De mai à octobre, la mousson rend une partie des pistes du Ratanakiri difficile, en particulier les accès aux villages éloignés de Voen Sai et aux cascades secondaires. Les paysages sont alors verts et les cascades pleines, mais il faut accepter des journées coupées par de fortes averses (200 à 400 mm par mois entre juillet et septembre) et prévoir un 4x4. Nous déconseillons généralement la zone entre mi-juin et mi-septembre pour un premier voyage.
Conseils pratiques
Nous recommandons un minimum de 3 jours pleins pour le seul Mondulkiri (Sen Monorom, une journée éléphants, une cascade, un village Bunong), et 5 à 6 jours si l'on ajoute le Ratanakiri, en raison de la route de liaison entre les deux provinces, longue et fatigante. L'accès se fait par la route depuis Phnom Penh, sans aéroport opérationnel pour les visiteurs : compter 6-7 heures jusqu'à Sen Monorom, 10 heures jusqu'à Banlung.

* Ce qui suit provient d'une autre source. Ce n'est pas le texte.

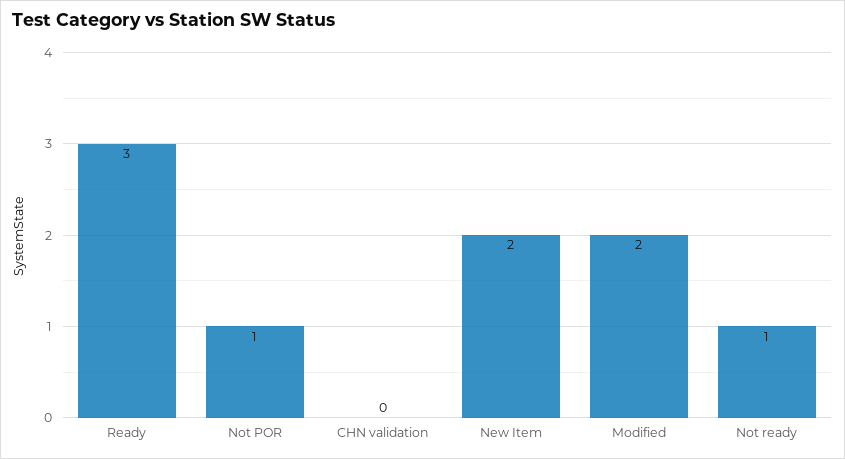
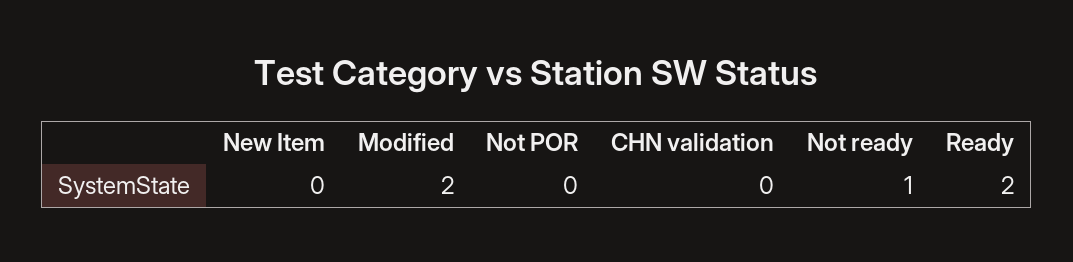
  {
-   "Ready": 3,
+   "Ready": 2,
-   "Not POR": 1,
+   "Not POR": 0,
    "CHN validation": 0,
-   "New Item": 2,
+   "New Item": 0,
    "Modified": 2,
    "Not ready": 1
  }

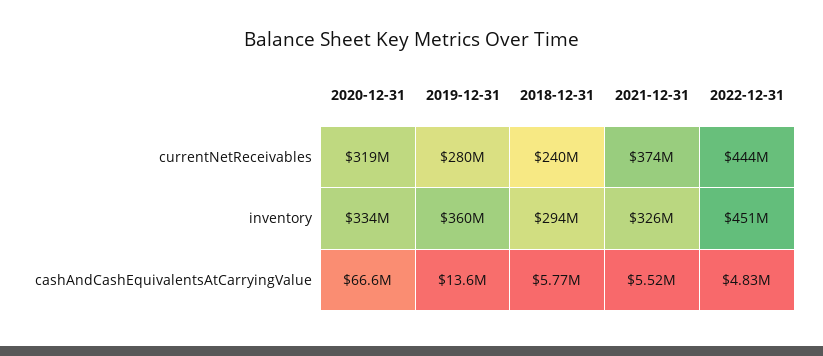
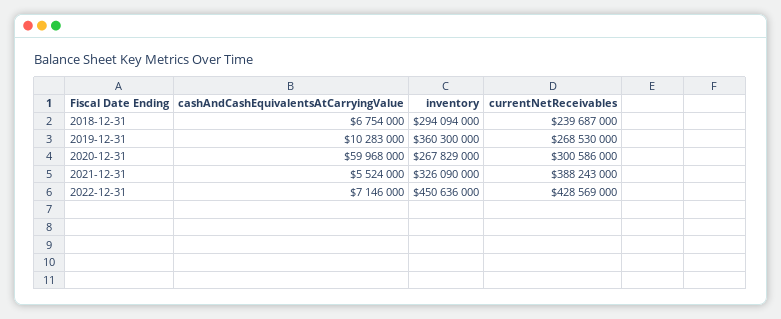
  {
    "2020-12-31": {
-     "currentNetReceivables": 319000000,
+     "currentNetReceivables": 300586000,
-     "inventory": 334000000,
+     "inventory": 267829000,
-     "cashAndCashEquivalentsAtCarryingValue": 66600000
+     "cashAndCashEquivalentsAtCarryingValue": 59968000
    },
    "2019-12-31": {
-     "currentNetReceivables": 280000000,
+     "currentNetReceivables": 268530000,
      "inventory": 360300000,
-     "cashAndCashEquivalentsAtCarryingValue": 13600000
+     "cashAndCashEquivalentsAtCarryingValue": 10283000
    },
    "2018-12-31": {
      "currentNetReceivables": 239687000,
      "inventory": 294094000,
-     "cashAndCashEquivalentsAtCarryingValue": 5770000
+     "cashAndCashEquivalentsAtCarryingValue": 6754000
    },
    "2021-12-31": {
-     "currentNetReceivables": 374000000,
+     "currentNetReceivables": 388243000,
      "inventory": 326090000,
      "cashAndCashEquivalentsAtCarryingValue": 5524000
    },
    "2022-12-31": {
-     "currentNetReceivables": 444000000,
+     "currentNetReceivables": 428569000,
      "inventory": 450636000,
-     "cashAndCashEquivalentsAtCarryingValue": 4830000
+     "cashAndCashEquivalentsAtCarryingValue": 7146000
    }
  }

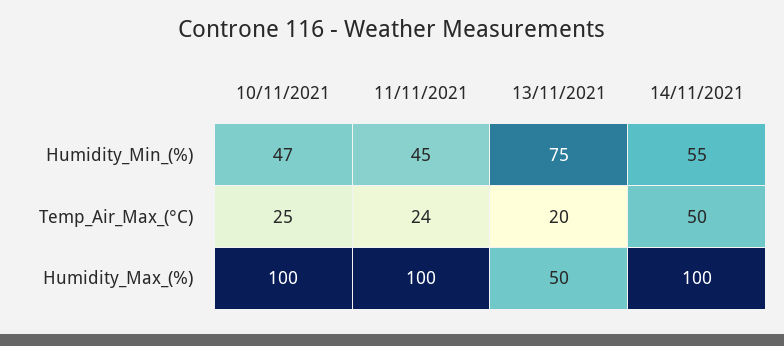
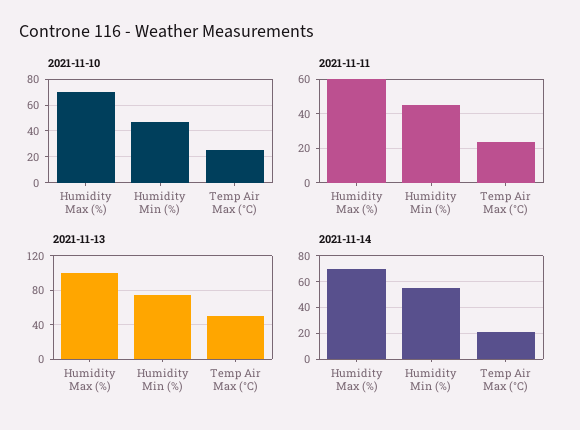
  {
    "10/11/2021": {
      "Humidity_Min_(%)": 47,
      "Temp_Air_Max_(°C)": 25,
-     "Humidity_Max_(%)": 100
+     "Humidity_Max_(%)": 70
    },
    "11/11/2021": {
      "Humidity_Min_(%)": 45,
      "Temp_Air_Max_(°C)": 24,
-     "Humidity_Max_(%)": 100
+     "Humidity_Max_(%)": 60
    },
    "13/11/2021": {
      "Humidity_Min_(%)": 75,
-     "Temp_Air_Max_(°C)": 20,
+     "Temp_Air_Max_(°C)": 50,
-     "Humidity_Max_(%)": 50
+     "Humidity_Max_(%)": 100
    },
    "14/11/2021": {
      "Humidity_Min_(%)": 55,
-     "Temp_Air_Max_(°C)": 50,
+     "Temp_Air_Max_(°C)": 20,
-     "Humidity_Max_(%)": 100
+     "Humidity_Max_(%)": 70
    }
  }

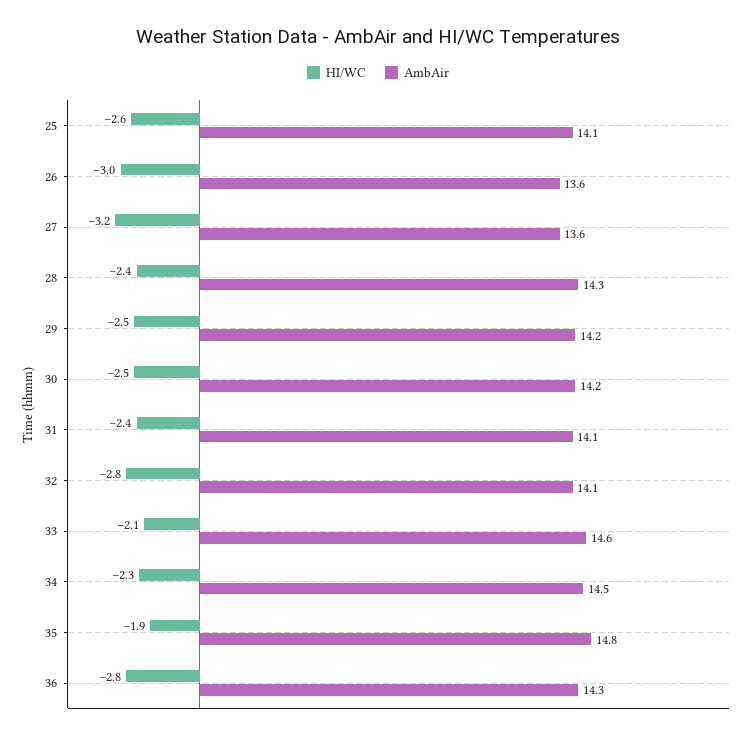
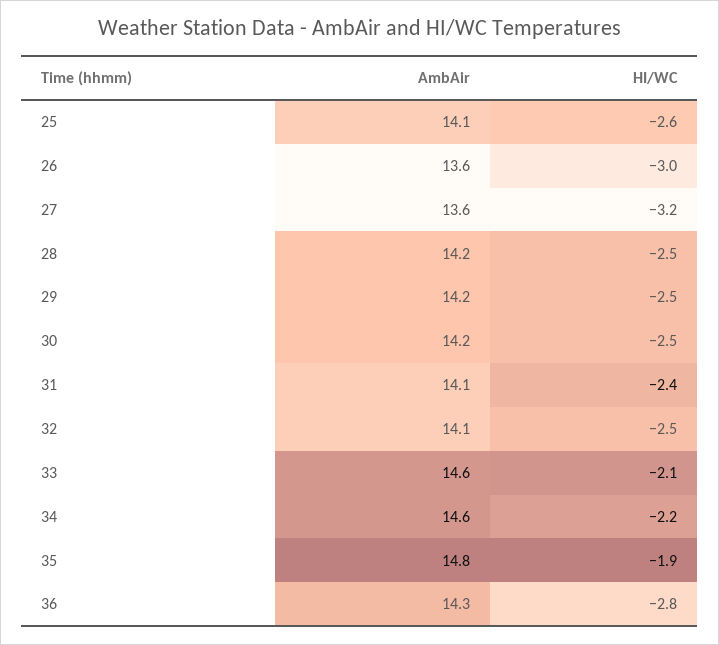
  {
    "HI/WC": {
      "25": -2.6,
      "26": -3,
      "27": -3.2,
-     "28": -2.4,
+     "28": -2.5,
      "29": -2.5,
      "30": -2.5,
      "31": -2.4,
-     "32": -2.8,
+     "32": -2.5,
      "33": -2.1,
-     "34": -2.3,
+     "34": -2.2,
      "35": -1.9,
      "36": -2.8
    },
    "AmbAir": {
      "25": 14.1,
      "26": 13.6,
      "27": 13.6,
-     "28": 14.3,
+     "28": 14.2,
      "29": 14.2,
      "30": 14.2,
      "31": 14.1,
      "32": 14.1,
      "33": 14.6,
-     "34": 14.5,
+     "34": 14.6,
      "35": 14.8,
      "36": 14.3
    }
  }

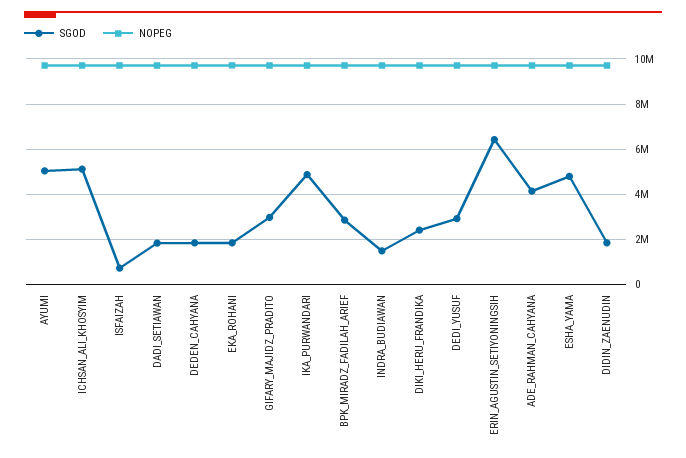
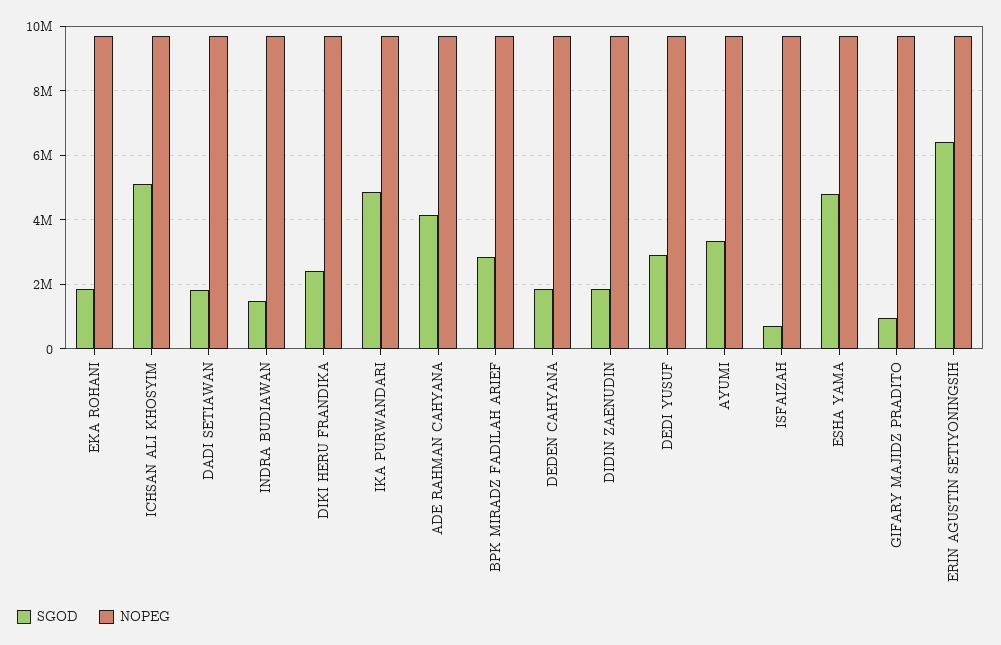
  {
    "SGOD": {
-     "AYUMI": 5000000,
+     "AYUMI": 3400000,
      "ICHSAN_ALI_KHOSYIM": 5200000,
      "ISFAIZAH": 800000,
      "DADI_SETIAWAN": 1800000,
      "DEDEN_CAHYANA": 1800000,
      "EKA_ROHANI": 1800000,
-     "GIFARY_MAJIDZ_PRADITO": 3000000,
+     "GIFARY_MAJIDZ_PRADITO": 1000000,
      "IKA_PURWANDARI": 4800000,
      "BPK_MIRADZ_FADILAH_ARIEF": 2800000,
      "INDRA_BUDIAWAN": 1400000,
      "DIKI_HERU_FRANDIKA": 2400000,
      "DEDI_YUSUF": 3000000,
      "ERIN_AGUSTIN_SETIYONINGSIH": 6400000,
      "ADE_RAHMAN_CAHYANA": 4200000,
      "ESHA_YAMA": 4800000,
      "DIDIN_ZAENUDIN": 1800000
    },
    "NOPEG": {
      "AYUMI": 9800000,
      "ICHSAN_ALI_KHOSYIM": 9800000,
      "ISFAIZAH": 9800000,
      "DADI_SETIAWAN": 9800000,
      "DEDEN_CAHYANA": 9800000,
      "EKA_ROHANI": 9800000,
      "GIFARY_MAJIDZ_PRADITO": 9800000,
      "IKA_PURWANDARI": 9800000,
      "BPK_MIRADZ_FADILAH_ARIEF": 9800000,
      "INDRA_BUDIAWAN": 9800000,
      "DIKI_HERU_FRANDIKA": 9800000,
      "DEDI_YUSUF": 9800000,
      "ERIN_AGUSTIN_SETIYONINGSIH": 9800000,
      "ADE_RAHMAN_CAHYANA": 9800000,
      "ESHA_YAMA": 9800000,
      "DIDIN_ZAENUDIN": 9800000
    }
  }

Une combinaison logique consiste à enchaîner Phnom Penh et Mékong puis Mondulkiri-Ratanakiri, avant de redescendre vers Siem Reap et Angkor en vol intérieur ou en passant par Kratie sur le Mékong.
Le confort reste simple : à Sen Monorom et Banlung, on trouve des lodges en bois corrects, parfois avec piscine, mais pas d'hôtellerie haut de gamme. Les nuits en village ou en forêt se font en hamac ou en case sur pilotis. Cette région s'adresse aux voyageurs curieux des cultures montagnardes, aux marcheurs et aux contemplatifs prêts à accepter quelques heures de piste et une nourriture simple. Elle convient aux familles avec enfants d'au moins 8-9 ans, capables de tenir une journée de route et une marche en forêt.